Since the Digital News Report began tracking respondents’ main source of news, social networks have steadily replaced news websites as a primary source for younger audiences overall, with 39% of social natives (18–24s) across 12 markets now using social media as their main source of news, compared with 34% who prefer to go direct to a news website or app. They also find that social natives are far more likely to access news using ‘side-door’ sources such as social media, aggregator sites, and search engines than older groups.
The social media landscape continues to evolve dramatically, with new social networks like TikTok entering the field as well as existing platforms like Instagram and Telegram gaining markedly in popularity among young audiences. As social natives shift their attention away from Facebook (or in many cases never really start using it), more visually focused platforms such as Instagram, TikTok, and YouTube have become increasingly popular for news among this group.

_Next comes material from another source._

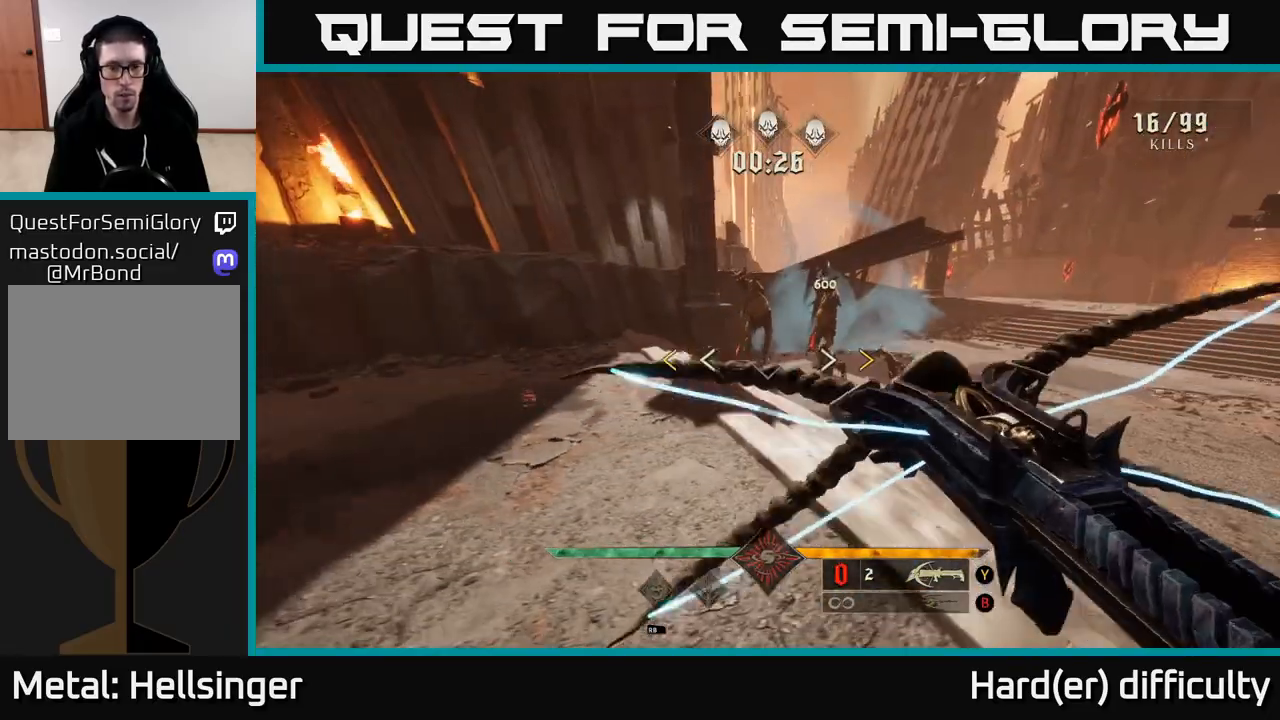
{"buttons": [], "left_stick": "center", "right_stick": "center", "events": [[83, "left_stick", "up-right"], [183, "left_stick", "center"]]}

Use of TikTok for news has increased fivefold among 18–24s across all markets over just three years, from 3% in 2020 to 15% in 2022, while YouTube is increasingly popular among young people in Eastern Europe, Asia-Pacific, and Latin America.
As more news outlets and formats compete for audiences’ time and attention, we continue to see longer-term falls in interest and trust in news across age groups and markets – particularly among younger audiences. Under 35s are the lowest-trusting age groups, with only a third (37%) of both 18–24s and 25–34s across all markets saying they trust most news most of the time, compared with nearly half of those 55 and older (47%).
Young people also increasingly choose to avoid the news, with substantial rises in avoidance among social natives since we last asked this question in 2019. Across all markets, around four in ten under 35s often or sometimes avoid the news now, compared with a third (36%) of those 35 and older.
As the digital media environment rapidly evolves and more young adults who grew up with social media enter our sample, key differences among younger news audiences continue to crystallise. The point here is not simply that some of young people’s behaviours and preferences are different from those of older people. They long have been. It is that the differences seem to be growing, even between social natives and digital natives. Many of these shifts in behaviours are so fundamental that they appear unlikely to be reversed with time. The youngest cohort represents a more casual, less loyal news user. Social natives’ reliance on social media and weak connection with brands make it harder for media organisations to attract and engage them.
At the same time, younger audiences are also particularly suspicious and less trusting of all information. This, along with the often-depressing nature of news and the overwhelming amount of information they encounter in their daily lives, makes young people sceptical of news organisations’ agendas and increasingly likely to avoid the news – or at least certain types of news. While young people do not all have the same needs, many are looking for more diverse voices and perspectives and for stories that don’t depress and upset them.
Social natives in particular have increasingly moved towards new visual social networks – but they are not simply all TikTokers, nor do they all have limited attention spans when it comes to serious information. Young people like a range of formats and media, from text to video to audio, and are drawn to information that is curated for them. There will continue to be a place for text, video, audio, and still imagery – sometimes all in one piece of content. And there will be a place for both the serious, impartial tones of traditional media and more casual, entertaining, or advocacy-centred approaches to covering news.
Younger audiences’ definitions of what news is are also wider. Recognising the variety of preferences and tastes that exist within an incredibly diverse cohort presents a new set of challenges for media organisations. But one route to increased relevance for news brands may lie in broadening their appeal – connecting with the topics young people care about, developing multimedia and platform-specific content, and aligning content and tone with format – rather than entirely replacing what they already do or expecting young people to eventually come around to what has always been done. At times, this includes continuing with what news brands currently offer, some of which is highly valued by younger audiences. In moments when they feel they ‘need to know’ what is happening – as with COVID-19 and the Russia–Ukraine conflict – young people still want news brands to be there.